Me: Maybe I didn't say this clearly enough last time, but again, what the hell are you talking about? There's nothing I need, or want to tell you...well except that you're starting to irritate me.
Megawatt: Fine. Fine then. I guess we'll just wait until you give birth.
Me: WHAT THE HELL? WHAT THE FREAKING HELL HAVE YOU BEEN SMOKING?
Megawatt: *grabbing the bottle of prenatal vitamins on the cupboard shelf and foisting it towards me like it's some sort of huge cockroach* I think it's obvious isn't it? Why would you be taking THESE *shoving the bottle of prenatal vitamins practically in my face.* if you aren't going to have a baby?
Me: OMG chill already! I have to take these because my body requires more vitamins at this point than a regular multivitamin could provide, due to all the crap I've put myself through. I've been taking them since before Imp was even born, and now I'll probably have to take them the rest of my life.
Megawatt: Are you sure?
Me: Dude, yes I'm sure, or would you like me to pee on a stick in front of you so you can see for yourself that I'm not pregnant?

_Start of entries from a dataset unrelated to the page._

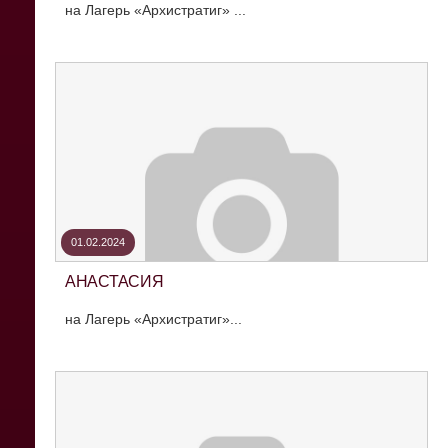
на Лагерь «Архистратиг» ...
01.02.2024
АНАСТАСИЯ
на Лагерь «Архистратиг»...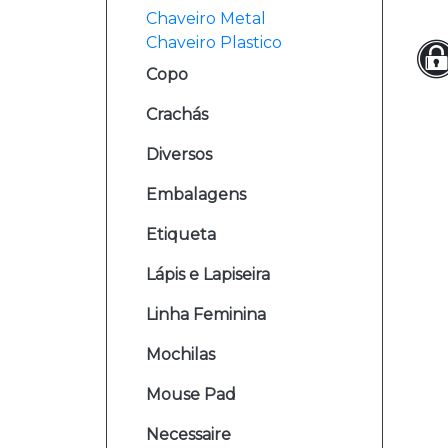
Chaveiro Metal
Chaveiro Plastico
Copo
Crachás
Diversos
Embalagens
Etiqueta
Lápis e Lapiseira
Linha Feminina
Mochilas
Mouse Pad
Necessaire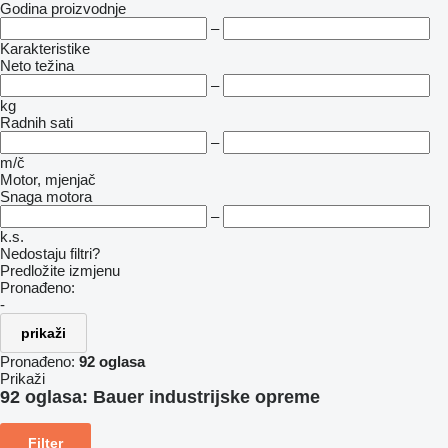
Godina proizvodnje
–
Karakteristike
Neto težina
–
kg
Radnih sati
–
m/č
Motor, mjenjač
Snaga motora
–
k.s.
Nedostaju filtri?
Predložite izmjenu
Pronađeno:
-
prikaži
Pronađeno:
92 oglasa
Prikaži
92 oglasa:
Bauer industrijske opreme
Filter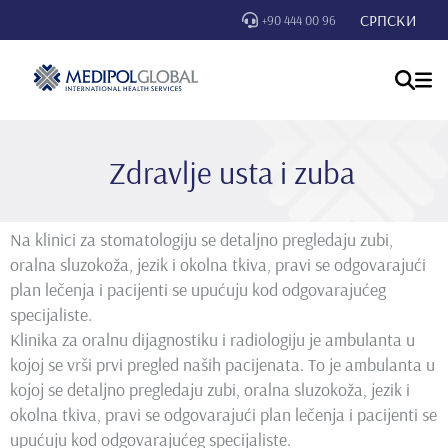
СРПСКИ
+90 444 00 96
Zdravlje usta i zuba
Na klinici za stomatologiju se detaljno pregledaju zubi,
oralna sluzokoža, jezik i okolna tkiva, pravi se odgovarajući
plan lečenja i pacijenti se upućuju kod odgovarajućeg
specijaliste.
Klinika za oralnu dijagnostiku i radiologiju je ambulanta u
kojoj se vrši prvi pregled naših pacijenata. To je ambulanta u
kojoj se detaljno pregledaju zubi, oralna sluzokoža, jezik i
okolna tkiva, pravi se odgovarajući plan lečenja i pacijenti se
upućuju kod odgovarajućeg specijaliste.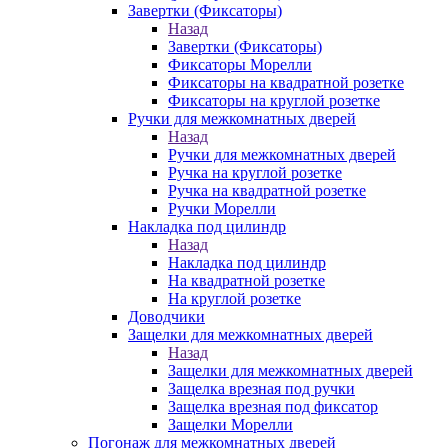
Завертки (Фиксаторы)
Назад
Завертки (Фиксаторы)
Фиксаторы Морелли
Фиксаторы на квадратной розетке
Фиксаторы на круглой розетке
Ручки для межкомнатных дверей
Назад
Ручки для межкомнатных дверей
Ручка на круглой розетке
Ручка на квадратной розетке
Ручки Морелли
Накладка под цилиндр
Назад
Накладка под цилиндр
На квадратной розетке
На круглой розетке
Доводчики
Защелки для межкомнатных дверей
Назад
Защелки для межкомнатных дверей
Защелка врезная под ручки
Защелка врезная под фиксатор
Защелки Морелли
Погонаж для межкомнатных дверей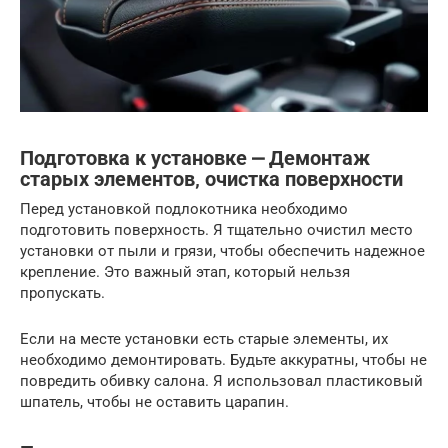
Подготовка к установке ⎼ Демонтаж
старых элементов‚ очистка поверхности
Перед установкой подлокотника необходимо
подготовить поверхность. Я тщательно очистил место
установки от пыли и грязи, чтобы обеспечить надежное
крепление. Это важный этап, который нельзя
пропускать.
Если на месте установки есть старые элементы, их
необходимо демонтировать. Будьте аккуратны, чтобы не
повредить обивку салона. Я использовал пластиковый
шпатель, чтобы не оставить царапин.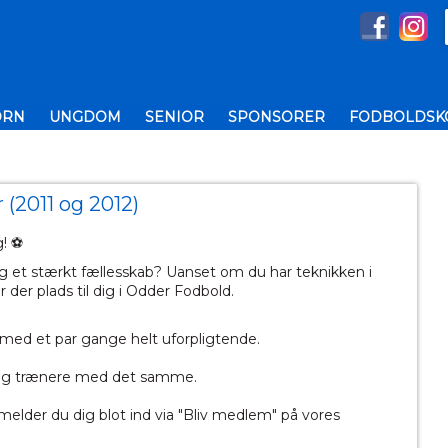
ØRN
UNGDOM
SENIOR
SPONSORER
FODBOLDSKO
 (2011 og 2012)
! ⚽️
et stærkt fællesskab? Uanset om du har teknikken i
 der plads til dig i Odder Fodbold.
 med et par gange helt uforpligtende.
 og trænere med det samme.
 melder du dig blot ind via "Bliv medlem" på vores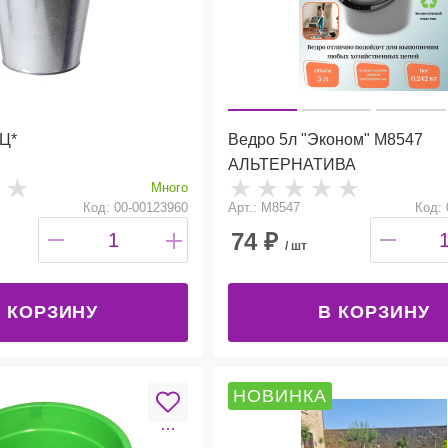
Ц*
Ведро 5л "Эконом" М8547
АЛЬТЕРНАТИВА
Много
Код: 00-00123960
Арт.: М8547
Код: 
74
₽
/ шт
 КОРЗИНУ
В КОРЗИНУ
НОВИНКА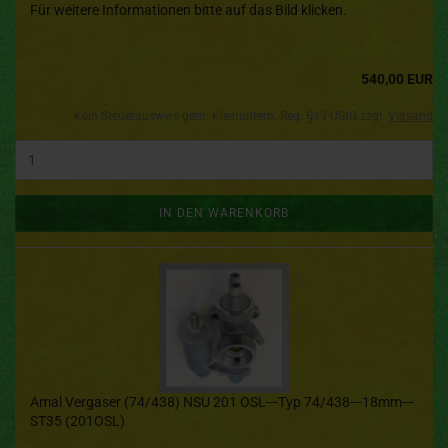
Für weitere Informationen bitte auf das Bild klicken.
540,00 EUR
Kein Steuerausweis gem. Kleinuntern.-Reg. §19 UStG zzgl.
Versand
IN DEN WARENKORB
Amal Vergaser (74/438) NSU 201 OSL---Typ 74/438---18mm---
ST35 (201OSL)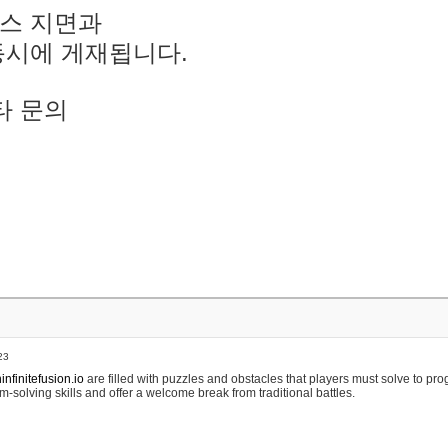
스 지면과
동시에 게재됩니다.
타 문의
23
nfinitefusion.io
are filled with puzzles and obstacles that players must solve to pr
m-solving skills and offer a welcome break from traditional battles.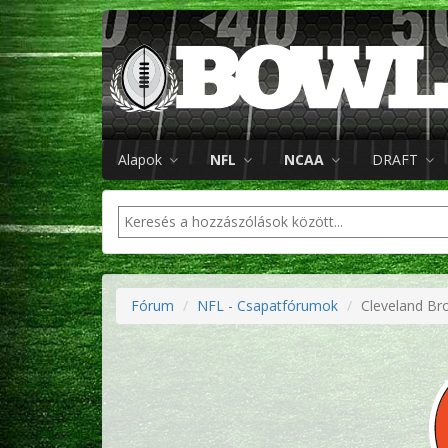
Alapok
NFL
NCAA
DRAFT
Fórum
NFL - Csapatfórumok
Cleveland Br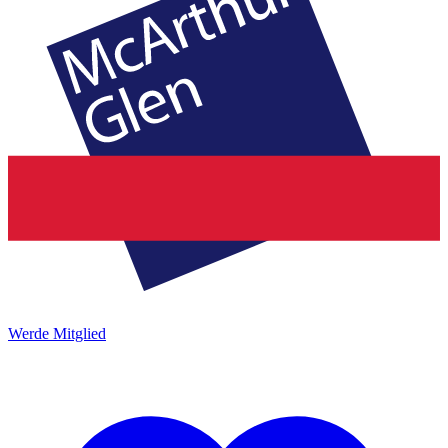
Werde Mitglied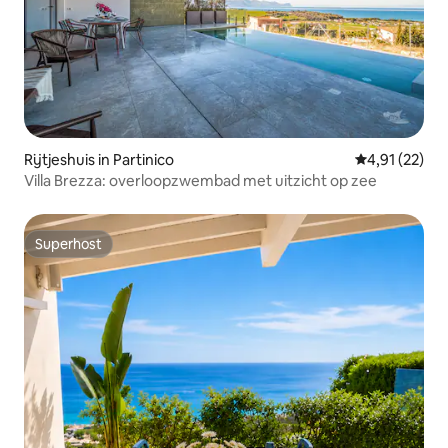
Rijtjeshuis in Partinico
Gemiddelde be
4,91 (22)
Villa Brezza: overloopzwembad met uitzicht op zee
Superhost
Superhost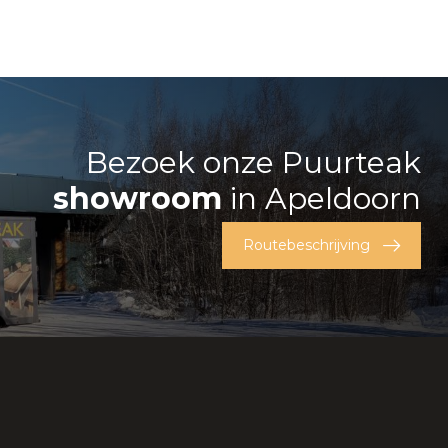
Bezoek onze Puurteak
showroom
in Apeldoorn
Routebeschrijving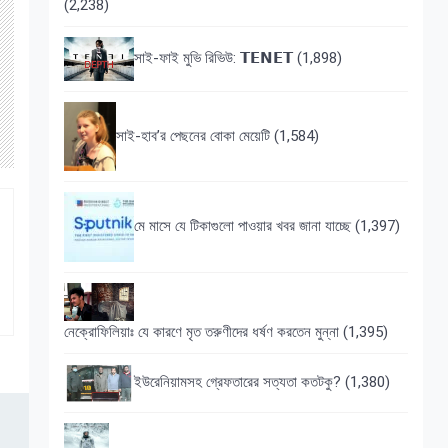
(2,238)
সাই-ফাই মুভি রিভিউ: 𝗧𝗘𝗡𝗘𝗧
(1,898)
সাই-হাব’র পেছনের বোকা মেয়েটি
(1,584)
মে মাসে যে টিকাগুলো পাওয়ার খবর জানা যাচ্ছে
(1,397)
নেক্রোফিলিয়াঃ যে কারণে মৃত তরুণীদের ধর্ষণ করতেন মুন্না
(1,395)
ইউরেনিয়ামসহ গ্রেফতারের সত্যতা কতটকু?
(1,380)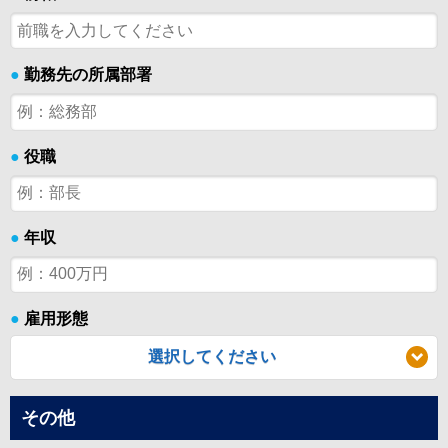
●
勤務先の所属部署
●
役職
●
年収
●
雇用形態
選択してください
その他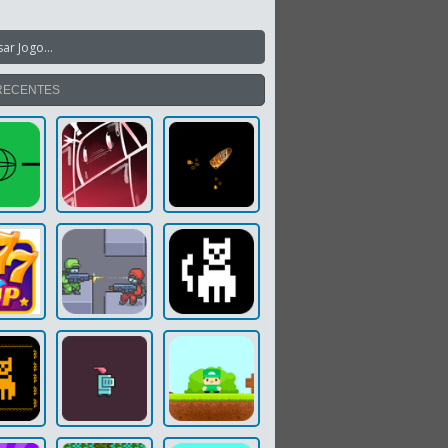
RECENTES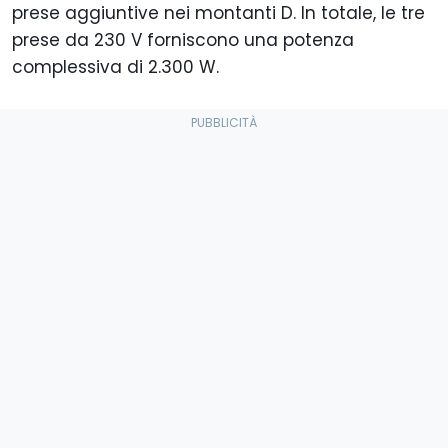
prese aggiuntive nei montanti D. In totale, le tre
prese da 230 V forniscono una potenza
complessiva di 2.300 W.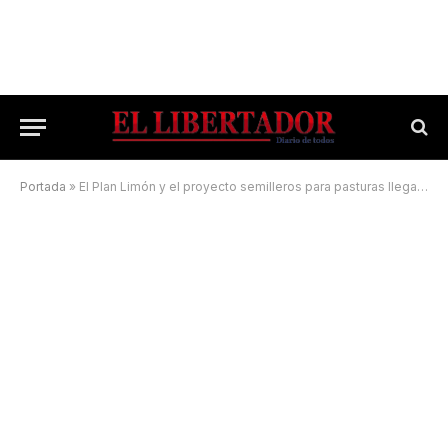
Portada
»
El Plan Limón y el proyecto semilleros para pasturas llegaron a Tabay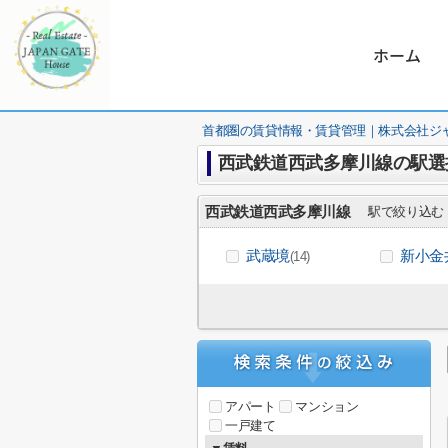
ホーム
首都圏の賃貸情報・賃貸管理｜株式会社ジ
西武鉄道西武多摩川線の駅選
西武鉄道西武多摩川線
駅で絞り込む
武蔵境
新小金
(14)
アパート
マンション
一戸建て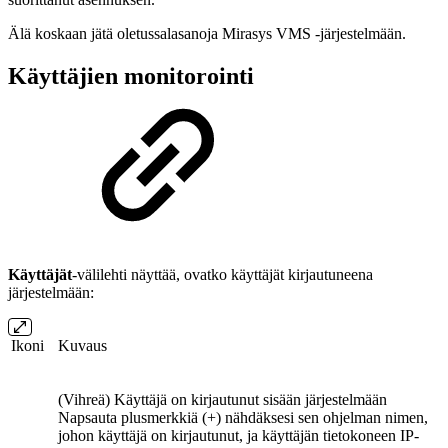
Älä koskaan jätä oletussalasanoja Mirasys VMS -järjestelmään.
Käyttäjien monitorointi
Käyttäjät
-välilehti näyttää, ovatko käyttäjät kirjautuneena
järjestelmään:
Ikoni
Kuvaus
(Vihreä) Käyttäjä on kirjautunut sisään järjestelmään
Napsauta plusmerkkiä (+) nähdäksesi sen ohjelman nimen,
johon käyttäjä on kirjautunut, ja käyttäjän tietokoneen IP-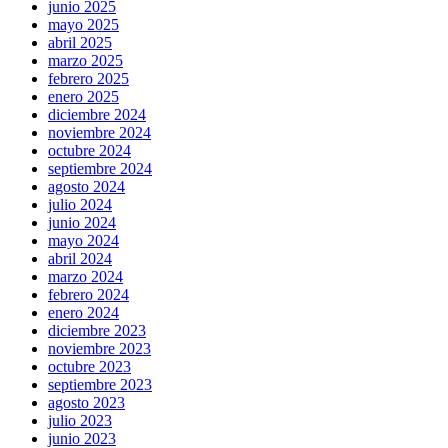
junio 2025
mayo 2025
abril 2025
marzo 2025
febrero 2025
enero 2025
diciembre 2024
noviembre 2024
octubre 2024
septiembre 2024
agosto 2024
julio 2024
junio 2024
mayo 2024
abril 2024
marzo 2024
febrero 2024
enero 2024
diciembre 2023
noviembre 2023
octubre 2023
septiembre 2023
agosto 2023
julio 2023
junio 2023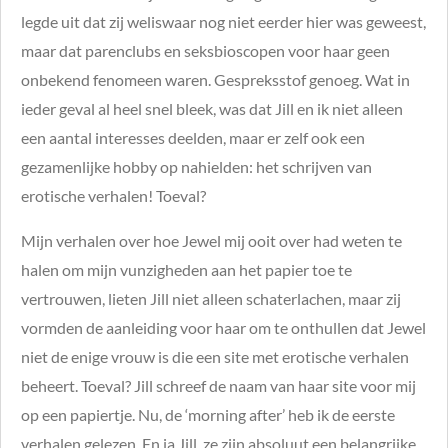
legde uit dat zij weliswaar nog niet eerder hier was geweest,
maar dat parenclubs en seksbioscopen voor haar geen
onbekend fenomeen waren. Gespreksstof genoeg. Wat in
ieder geval al heel snel bleek, was dat Jill en ik niet alleen
een aantal interesses deelden, maar er zelf ook een
gezamenlijke hobby op nahielden: het schrijven van
erotische verhalen! Toeval?
Mijn verhalen over hoe Jewel mij ooit over had weten te
halen om mijn vunzigheden aan het papier toe te
vertrouwen, lieten Jill niet alleen schaterlachen, maar zij
vormden de aanleiding voor haar om te onthullen dat Jewel
niet de enige vrouw is die een site met erotische verhalen
beheert. Toeval? Jill schreef de naam van haar site voor mij
op een papiertje. Nu, de ‘morning after’ heb ik de eerste
verhalen gelezen. En ja Jill, ze zijn absoluut een belangrijke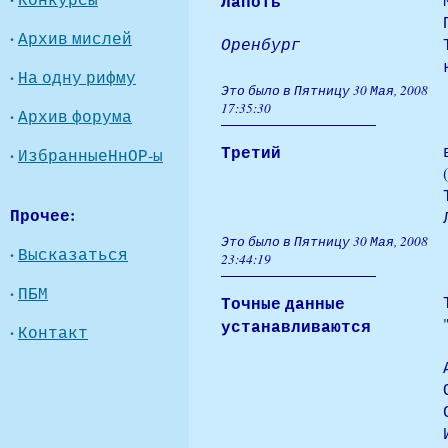
Лапоть
·
Архив мислей
Оренбург
·
На одну рифму
Это было в Пятницу 30 Мая, 2008
17:35:30
·
Архив форума
Третий
·
ИзбранныеНнОР-ы
Прочее:
Это было в Пятницу 30 Мая, 2008
·
Высказаться
23:44:19
·
ПБМ
Точные данные
устанавливаются
·
Контакт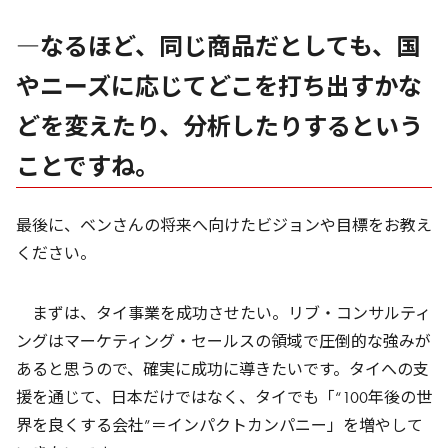
―なるほど、同じ商品だとしても、国
やニーズに応じてどこを打ち出すかな
どを変えたり、分析したりするという
ことですね。
最後に、ベンさんの将来へ向けたビジョンや目標をお教え
ください。
まずは、タイ事業を成功させたい。リブ・コンサルティ
ングはマーケティング・セールスの領域で圧倒的な強みが
あると思うので、確実に成功に導きたいです。タイへの支
援を通じて、日本だけではなく、タイでも「“100年後の世
界を良くする会社”＝インパクトカンパニー」を増やして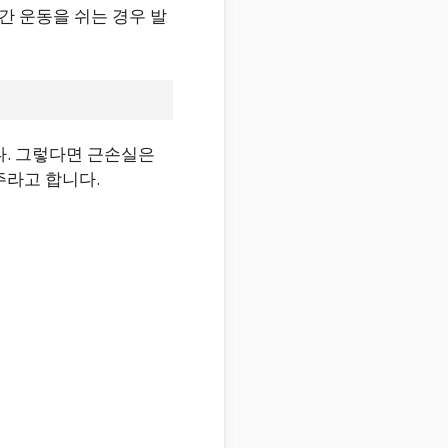
간 운동을 쉬는 경우 발
. 그렇다면 근손실은
주라고 합니다.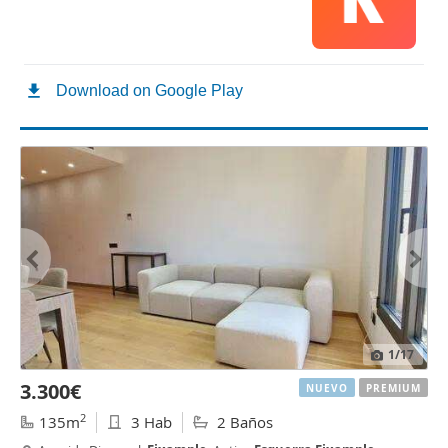
1
/17
3.300€
NUEVO
PREMIUM
2
135m
3 Hab
2 Baños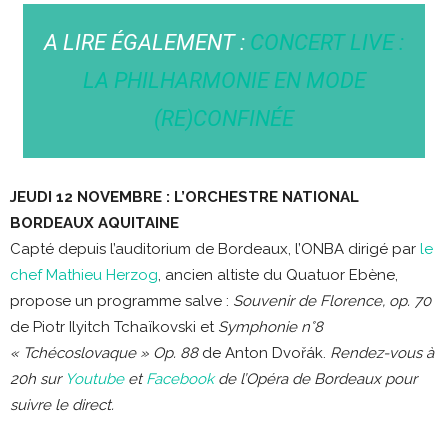
A LIRE ÉGALEMENT :
CONCERT LIVE :
LA PHILHARMONIE EN MODE
(RE)CONFINÉE
JEUDI 12 NOVEMBRE : L’ORCHESTRE NATIONAL
BORDEAUX AQUITAINE
Capté depuis l’auditorium de Bordeaux, l’ONBA dirigé par
le
chef Mathieu Herzog
, ancien altiste du Quatuor Ebène,
propose un programme salve :
Souvenir de Florence, op. 70
de Piotr Ilyitch Tchaïkovski et
Symphonie n°8
« Tchécoslovaque » Op. 88
de Anton Dvořák.
Rendez-vous à
20h sur
Youtube
et
Facebook
de l’Opéra de Bordeaux pour
suivre le direct.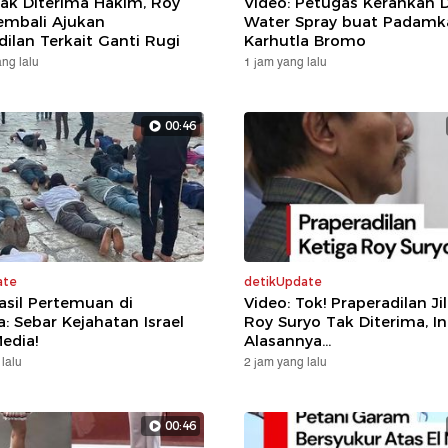
Tak Diterima Hakim, Roy
Video: Petugas Kerahkan 
embali Ajukan
Water Spray buat Padamk
dilan Terkait Ganti Rugi
Karhutla Bromo
ng lalu
1 jam yang lalu
00:46
ate
detikUpdate
asil Pertemuan di
Video: Tok! Praperadilan Jili
: Sebar Kejahatan Israel
Roy Suryo Tak Diterima, In
edia!
Alasannya...
lalu
2 jam yang lalu
00:46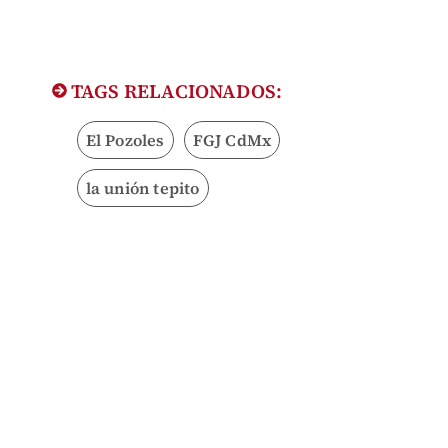
TAGS RELACIONADOS:
El Pozoles
FGJ CdMx
la unión tepito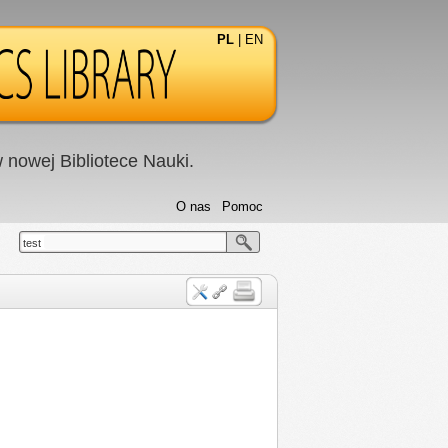
PL
|
EN
nowej Bibliotece Nauki.
O nas
Pomoc
test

Megawatt: Nawww, it's cool. Just don't scare me like that again.
********************
At the Little Imp's Montessori they recently talked about what mommy's and daddy's do during the day. The Little Imp's teacher gets to her and asks her what her daddy does at work?
Little Imp: My daddy paints money at work and talks to guys that Megawatt finks are hot.
Imp's Teacher: *holding back laughter* OK and what does your mommy do?
Little Imp: I don't know.
Imp's Teacher: Does your mommy write?
Little Imp: Well she does dat, but she mossly blogs on da 'puter.
Gee thanks kid!
********************
During a recent visit to Little Imp's pediatrician, we were seated not far from an elderly gentleman who was almost completely bald, except for the littlest bit of fluffy white hair around the sides. The gentleman looks over at the Little Imp and at the book she's reading and says:
Elderly Gentleman: That's a fine book you have there Little Miss. My granddaughter has that very same book and loves to have her grandmama read it to her whenever she comes to see us.
Little Imp: I gots lotsa books. I really like dis one.
Elderly Gentleman: My granddaughter likes the swamp monster the best and always giggles with her grandmama gets to that part.
Little Imp: You gots no hair.
At this point I wanted to fall into a huge black hole. Just sayin'!
Elderly Gentleman: *sensing my complete mortification* Awww, it's alright. I get it quite a lot from the wee folk. *Looking at Little Imp and smiling broadly* I guess, Little Miss, I've just sort of lost it over the years.
Little Imp: Oh dats vewwwwy sad. Want me to help you find it?
Mercifully the Little Imp's name was called and we were ushered into an examination room. I was so tempted to ask, on our way out, if we could leave via a back entrance/exit.